*Work to complete*: Output every line of the items verbatim, in their original order.

┌─ Data extracts

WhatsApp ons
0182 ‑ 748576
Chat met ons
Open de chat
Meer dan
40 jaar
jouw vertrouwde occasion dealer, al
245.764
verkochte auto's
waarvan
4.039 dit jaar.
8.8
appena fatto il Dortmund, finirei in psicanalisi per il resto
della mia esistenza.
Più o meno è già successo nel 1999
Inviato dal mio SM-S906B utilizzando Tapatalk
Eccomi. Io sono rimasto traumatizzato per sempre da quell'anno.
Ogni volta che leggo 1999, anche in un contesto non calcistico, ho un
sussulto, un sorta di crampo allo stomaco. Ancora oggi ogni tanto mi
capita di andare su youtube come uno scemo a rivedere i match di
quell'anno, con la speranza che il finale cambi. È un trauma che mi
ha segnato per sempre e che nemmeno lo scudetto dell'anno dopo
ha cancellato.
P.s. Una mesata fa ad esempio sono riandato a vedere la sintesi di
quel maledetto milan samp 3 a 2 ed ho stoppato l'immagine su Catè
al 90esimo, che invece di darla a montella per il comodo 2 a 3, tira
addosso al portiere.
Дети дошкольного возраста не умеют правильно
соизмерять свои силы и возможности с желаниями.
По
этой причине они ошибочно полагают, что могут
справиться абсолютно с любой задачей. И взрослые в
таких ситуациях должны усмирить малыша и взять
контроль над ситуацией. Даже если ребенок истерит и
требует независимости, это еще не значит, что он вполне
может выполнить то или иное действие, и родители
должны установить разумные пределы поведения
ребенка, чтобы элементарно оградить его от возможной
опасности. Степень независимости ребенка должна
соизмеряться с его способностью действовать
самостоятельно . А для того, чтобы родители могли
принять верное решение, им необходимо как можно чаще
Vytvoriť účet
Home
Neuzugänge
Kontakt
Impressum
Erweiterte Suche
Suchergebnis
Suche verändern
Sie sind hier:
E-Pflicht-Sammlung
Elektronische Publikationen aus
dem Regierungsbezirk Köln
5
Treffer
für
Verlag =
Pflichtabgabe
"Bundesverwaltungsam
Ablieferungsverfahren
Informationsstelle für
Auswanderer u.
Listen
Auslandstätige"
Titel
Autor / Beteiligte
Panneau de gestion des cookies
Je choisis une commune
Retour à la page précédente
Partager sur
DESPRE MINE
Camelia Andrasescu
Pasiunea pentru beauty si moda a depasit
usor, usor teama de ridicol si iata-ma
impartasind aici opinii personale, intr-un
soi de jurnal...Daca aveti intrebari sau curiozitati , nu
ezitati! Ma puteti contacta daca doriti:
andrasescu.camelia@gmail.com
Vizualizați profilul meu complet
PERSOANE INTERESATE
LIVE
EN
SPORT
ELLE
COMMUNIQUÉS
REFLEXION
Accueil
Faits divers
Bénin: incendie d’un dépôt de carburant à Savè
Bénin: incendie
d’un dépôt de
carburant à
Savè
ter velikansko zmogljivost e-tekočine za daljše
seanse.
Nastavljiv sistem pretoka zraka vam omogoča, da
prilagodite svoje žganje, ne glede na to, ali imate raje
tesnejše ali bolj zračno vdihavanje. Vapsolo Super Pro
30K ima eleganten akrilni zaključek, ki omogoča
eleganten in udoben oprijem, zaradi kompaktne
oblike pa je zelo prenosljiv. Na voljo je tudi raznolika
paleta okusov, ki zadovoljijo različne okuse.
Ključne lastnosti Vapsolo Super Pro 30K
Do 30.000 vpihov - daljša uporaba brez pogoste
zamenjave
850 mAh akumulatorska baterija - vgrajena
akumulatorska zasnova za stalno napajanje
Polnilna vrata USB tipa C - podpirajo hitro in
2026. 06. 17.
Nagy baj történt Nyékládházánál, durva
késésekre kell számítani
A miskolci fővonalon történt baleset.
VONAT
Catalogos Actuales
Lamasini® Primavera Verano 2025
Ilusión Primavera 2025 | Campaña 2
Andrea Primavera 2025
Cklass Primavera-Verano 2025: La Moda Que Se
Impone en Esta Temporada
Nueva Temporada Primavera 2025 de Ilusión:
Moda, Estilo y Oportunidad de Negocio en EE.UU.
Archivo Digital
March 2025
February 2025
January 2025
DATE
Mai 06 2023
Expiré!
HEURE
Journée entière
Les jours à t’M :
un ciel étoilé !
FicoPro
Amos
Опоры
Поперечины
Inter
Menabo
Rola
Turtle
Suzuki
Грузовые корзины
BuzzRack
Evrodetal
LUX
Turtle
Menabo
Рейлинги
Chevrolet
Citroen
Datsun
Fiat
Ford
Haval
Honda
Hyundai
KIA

└─

*Expected answer*:
WhatsApp ons
0182 ‑ 748576
Chat met ons
Open de chat
Meer dan
40 jaar
jouw vertrouwde occasion dealer, al
245.764
verkochte auto's
waarvan
4.039 dit jaar.
8.8
appena fatto il Dortmund, finirei in psicanalisi per il resto
della mia esistenza.
Più o meno è già successo nel 1999
Inviato dal mio SM-S906B utilizzando Tapatalk
Eccomi. Io sono rimasto traumatizzato per sempre da quell'anno.
Ogni volta che leggo 1999, anche in un contesto non calcistico, ho un
sussulto, un sorta di crampo allo stomaco. Ancora oggi ogni tanto mi
capita di andare su youtube come uno scemo a rivedere i match di
quell'anno, con la speranza che il finale cambi. È un trauma che mi
ha segnato per sempre e che nemmeno lo scudetto dell'anno dopo
ha cancellato.
P.s. Una mesata fa ad esempio sono riandato a vedere la sintesi di
quel maledetto milan samp 3 a 2 ed ho stoppato l'immagine su Catè
al 90esimo, che invece di darla a montella per il comodo 2 a 3, tira
addosso al portiere.
Дети дошкольного возраста не умеют правильно
соизмерять свои силы и возможности с желаниями.
По
этой причине они ошибочно полагают, что могут
справиться абсолютно с любой задачей. И взрослые в
таких ситуациях должны усмирить малыша и взять
контроль над ситуацией. Даже если ребенок истерит и
требует независимости, это еще не значит, что он вполне
может выполнить то или иное действие, и родители
должны установить разумные пределы поведения
ребенка, чтобы элементарно оградить его от возможной
опасности. Степень независимости ребенка должна
соизмеряться с его способностью действовать
самостоятельно . А для того, чтобы родители могли
принять верное решение, им необходимо как можно чаще
Vytvoriť účet
Home
Neuzugänge
Kontakt
Impressum
Erweiterte Suche
Suchergebnis
Suche verändern
Sie sind hier:
E-Pflicht-Sammlung
Elektronische Publikationen aus
dem Regierungsbezirk Köln
5
Treffer
für
Verlag =
Pflichtabgabe
"Bundesverwaltungsam
Ablieferungsverfahren
Informationsstelle für
Auswanderer u.
Listen
Auslandstätige"
Titel
Autor / Beteiligte
Panneau de gestion des cookies
Je choisis une commune
Retour à la page précédente
Partager sur
DESPRE MINE
Camelia Andrasescu
Pasiunea pentru beauty si moda a depasit
usor, usor teama de ridicol si iata-ma
impartasind aici opinii personale, intr-un
soi de jurnal...Daca aveti intrebari sau curiozitati , nu
ezitati! Ma puteti contacta daca doriti:
andrasescu.camelia@gmail.com
Vizualizați profilul meu complet
PERSOANE INTERESATE
LIVE
EN
SPORT
ELLE
COMMUNIQUÉS
REFLEXION
Accueil
Faits divers
Bénin: incendie d’un dépôt de carburant à Savè
Bénin: incendie
d’un dépôt de
carburant à
Savè
ter velikansko zmogljivost e-tekočine za daljše
seanse.
Nastavljiv sistem pretoka zraka vam omogoča, da
prilagodite svoje žganje, ne glede na to, ali imate raje
tesnejše ali bolj zračno vdihavanje. Vapsolo Super Pro
30K ima eleganten akrilni zaključek, ki omogoča
eleganten in udoben oprijem, zaradi kompaktne
oblike pa je zelo prenosljiv. Na voljo je tudi raznolika
paleta okusov, ki zadovoljijo različne okuse.
Ključne lastnosti Vapsolo Super Pro 30K
Do 30.000 vpihov - daljša uporaba brez pogoste
zamenjave
850 mAh akumulatorska baterija - vgrajena
akumulatorska zasnova za stalno napajanje
Polnilna vrata USB tipa C - podpirajo hitro in
2026. 06. 17.
Nagy baj történt Nyékládházánál, durva
késésekre kell számítani
A miskolci fővonalon történt baleset.
VONAT
Catalogos Actuales
Lamasini® Primavera Verano 2025
Ilusión Primavera 2025 | Campaña 2
Andrea Primavera 2025
Cklass Primavera-Verano 2025: La Moda Que Se
Impone en Esta Temporada
Nueva Temporada Primavera 2025 de Ilusión:
Moda, Estilo y Oportunidad de Negocio en EE.UU.
Archivo Digital
March 2025
February 2025
January 2025
DATE
Mai 06 2023
Expiré!
HEURE
Journée entière
Les jours à t’M :
un ciel étoilé !
FicoPro
Amos
Опоры
Поперечины
Inter
Menabo
Rola
Turtle
Suzuki
Грузовые корзины
BuzzRack
Evrodetal
LUX
Turtle
Menabo
Рейлинги
Chevrolet
Citroen
Datsun
Fiat
Ford
Haval
Honda
Hyundai
KIA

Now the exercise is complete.